Van links naar rechts, P. Meeuwisse, Willem en R. Driessen.
---

Brussel.

Het Europarlement.
---

de sterren.

Het is nacht en ik staar naar buiten. De lucht is matig helder, de maan is inmiddels op, want ze was laat vannacht. Waar had ze toch al die tijd uitgehangen??

Als ik goed kijk ontwaar ik ook planeet Saturnus in haars bijzijn en alleen de de ster Spica van het sterrenbeeld Vigro (maagd) staat tussen hen beide in.

Even meer naar het midden kan ik enkele sterren van de boogschutter en Hercules en daar vlak bij, duidelijk, de Vega, één van de helderste sterren in het sterrenbeeld de Lier, zien.
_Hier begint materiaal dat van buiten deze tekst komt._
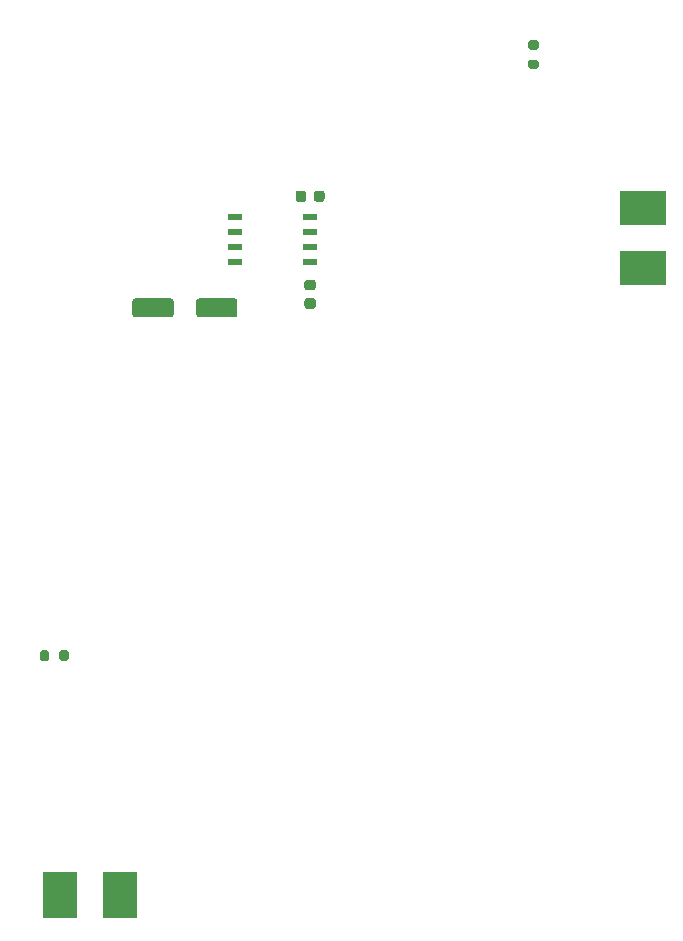
<source format=gbp>
G04 #@! TF.GenerationSoftware,KiCad,Pcbnew,5.1.12-84ad8e8a86~92~ubuntu20.04.1*
G04 #@! TF.CreationDate,2021-12-15T11:08:09-07:00*
G04 #@! TF.ProjectId,The Ear Tool,54686520-4561-4722-9054-6f6f6c2e6b69,1.3*
G04 #@! TF.SameCoordinates,Original*
G04 #@! TF.FileFunction,Paste,Bot*
G04 #@! TF.FilePolarity,Positive*
%FSLAX46Y46*%
G04 Gerber Fmt 4.6, Leading zero omitted, Abs format (unit mm)*
G04 Created by KiCad (PCBNEW 5.1.12-84ad8e8a86~92~ubuntu20.04.1) date 2021-12-15 11:08:09*
%MOMM*%
%LPD*%
G01*
G04 APERTURE LIST*
%ADD10R,3.000000X4.000000*%
%ADD11R,4.000000X3.000000*%
%ADD12R,1.143000X0.508000*%
G04 APERTURE END LIST*
G36*
G01*
X13750000Y-34500000D02*
X13750000Y-35600000D01*
G75*
G02*
X13500000Y-35850000I-250000J0D01*
G01*
X10500000Y-35850000D01*
G75*
G02*
X10250000Y-35600000I0J250000D01*
G01*
X10250000Y-34500000D01*
G75*
G02*
X10500000Y-34250000I250000J0D01*
G01*
X13500000Y-34250000D01*
G75*
G02*
X13750000Y-34500000I0J-250000D01*
G01*
G37*
G36*
G01*
X19150000Y-34500000D02*
X19150000Y-35600000D01*
G75*
G02*
X18900000Y-35850000I-250000J0D01*
G01*
X15900000Y-35850000D01*
G75*
G02*
X15650000Y-35600000I0J250000D01*
G01*
X15650000Y-34500000D01*
G75*
G02*
X15900000Y-34250000I250000J0D01*
G01*
X18900000Y-34250000D01*
G75*
G02*
X19150000Y-34500000I0J-250000D01*
G01*
G37*
D10*
X4110000Y-84755060D03*
X9190000Y-84755060D03*
D11*
X53500000Y-26560000D03*
X53500000Y-31640000D03*
G36*
G01*
X3225000Y-64225000D02*
X3225000Y-64775000D01*
G75*
G02*
X3025000Y-64975000I-200000J0D01*
G01*
X2625000Y-64975000D01*
G75*
G02*
X2425000Y-64775000I0J200000D01*
G01*
X2425000Y-64225000D01*
G75*
G02*
X2625000Y-64025000I200000J0D01*
G01*
X3025000Y-64025000D01*
G75*
G02*
X3225000Y-64225000I0J-200000D01*
G01*
G37*
G36*
G01*
X4875000Y-64225000D02*
X4875000Y-64775000D01*
G75*
G02*
X4675000Y-64975000I-200000J0D01*
G01*
X4275000Y-64975000D01*
G75*
G02*
X4075000Y-64775000I0J200000D01*
G01*
X4075000Y-64225000D01*
G75*
G02*
X4275000Y-64025000I200000J0D01*
G01*
X4675000Y-64025000D01*
G75*
G02*
X4875000Y-64225000I0J-200000D01*
G01*
G37*
G36*
G01*
X44475000Y-13175000D02*
X43925000Y-13175000D01*
G75*
G02*
X43725000Y-12975000I0J200000D01*
G01*
X43725000Y-12575000D01*
G75*
G02*
X43925000Y-12375000I200000J0D01*
G01*
X44475000Y-12375000D01*
G75*
G02*
X44675000Y-12575000I0J-200000D01*
G01*
X44675000Y-12975000D01*
G75*
G02*
X44475000Y-13175000I-200000J0D01*
G01*
G37*
G36*
G01*
X44475000Y-14825000D02*
X43925000Y-14825000D01*
G75*
G02*
X43725000Y-14625000I0J200000D01*
G01*
X43725000Y-14225000D01*
G75*
G02*
X43925000Y-14025000I200000J0D01*
G01*
X44475000Y-14025000D01*
G75*
G02*
X44675000Y-14225000I0J-200000D01*
G01*
X44675000Y-14625000D01*
G75*
G02*
X44475000Y-14825000I-200000J0D01*
G01*
G37*
G36*
G01*
X25550000Y-33575000D02*
X25050000Y-33575000D01*
G75*
G02*
X24825000Y-33350000I0J225000D01*
G01*
X24825000Y-32900000D01*
G75*
G02*
X25050000Y-32675000I225000J0D01*
G01*
X25550000Y-32675000D01*
G75*
G02*
X25775000Y-32900000I0J-225000D01*
G01*
X25775000Y-33350000D01*
G75*
G02*
X25550000Y-33575000I-225000J0D01*
G01*
G37*
G36*
G01*
X25550000Y-35125000D02*
X25050000Y-35125000D01*
G75*
G02*
X24825000Y-34900000I0J225000D01*
G01*
X24825000Y-34450000D01*
G75*
G02*
X25050000Y-34225000I225000J0D01*
G01*
X25550000Y-34225000D01*
G75*
G02*
X25775000Y-34450000I0J-225000D01*
G01*
X25775000Y-34900000D01*
G75*
G02*
X25550000Y-35125000I-225000J0D01*
G01*
G37*
G36*
G01*
X25625000Y-25850000D02*
X25625000Y-25350000D01*
G75*
G02*
X25850000Y-25125000I225000J0D01*
G01*
X26300000Y-25125000D01*
G75*
G02*
X26525000Y-25350000I0J-225000D01*
G01*
X26525000Y-25850000D01*
G75*
G02*
X26300000Y-26075000I-225000J0D01*
G01*
X25850000Y-26075000D01*
G75*
G02*
X25625000Y-25850000I0J225000D01*
G01*
G37*
G36*
G01*
X24075000Y-25850000D02*
X24075000Y-25350000D01*
G75*
G02*
X24300000Y-25125000I225000J0D01*
G01*
X24750000Y-25125000D01*
G75*
G02*
X24975000Y-25350000I0J-225000D01*
G01*
X24975000Y-25850000D01*
G75*
G02*
X24750000Y-26075000I-225000J0D01*
G01*
X24300000Y-26075000D01*
G75*
G02*
X24075000Y-25850000I0J225000D01*
G01*
G37*
D12*
X25275000Y-31205000D03*
X25275000Y-29935000D03*
X25275000Y-28665000D03*
X25275000Y-27395000D03*
X18925000Y-27395000D03*
X18925000Y-28665000D03*
X18925000Y-29935000D03*
X18925000Y-31205000D03*
M02*

</source>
Meer naar het noorden toe zie ik nagenoeg niets, vermoedelijk door nevel of wolken, maar door de lichtvervuiling weet ik niet precies waarom.

Het is trouwens ook koud, deze nacht, de nacht dat ik de slaap maar moeilijk kan vatten. Zouden het onbewuste spanningen zijn omdat ik straks een symposium van het Europese parlement bijwoon in Brussel? Of zijn het onbewuste andere zaken die mij, zonder dat ik het weet, prangen? De regelmatige afgrond die ik in mijn gedachten zie, die afgrond die terugkijkt? Ik weet het niet.

Het is verder ook windstil en nergens hoor ik enig geluid. Op de autoruiten vormt zich een flinterdun ijslaagje, het vriest enigszins en een licht huivering gaat door mij heen.

Als ik weer naar boven kijk, lijk ik te beseffen wat tijdloos is. De sterren, die hun vaste loop en baan hebben, doen dat al jaren, eeuwen en je kunt je nauwelijks voorstellen dat ze er niet waren.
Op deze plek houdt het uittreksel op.